[ACTIVITY] Entries follow. Give back exactly the lines starting at the one containing "rappresentano un settore di crescente intere" and ending at the one containing "Le slot machine tradizionalmente sono consi", and no other lines.

Stored data entries:
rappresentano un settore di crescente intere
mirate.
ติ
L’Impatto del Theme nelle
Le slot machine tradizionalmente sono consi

* * *

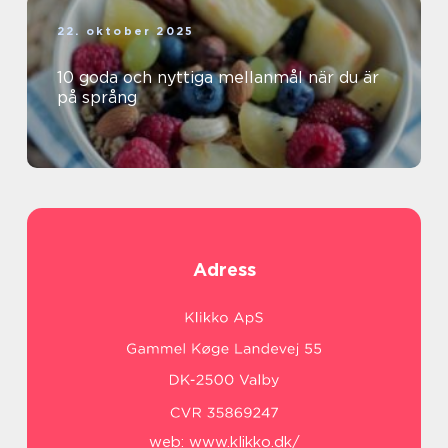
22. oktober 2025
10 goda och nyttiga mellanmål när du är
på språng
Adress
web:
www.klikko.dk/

[YOUR RESPONSE]
rappresentano un settore di crescente intere
mirate.
ติ
L’Impatto del Theme nelle
Le slot machine tradizionalmente sono consi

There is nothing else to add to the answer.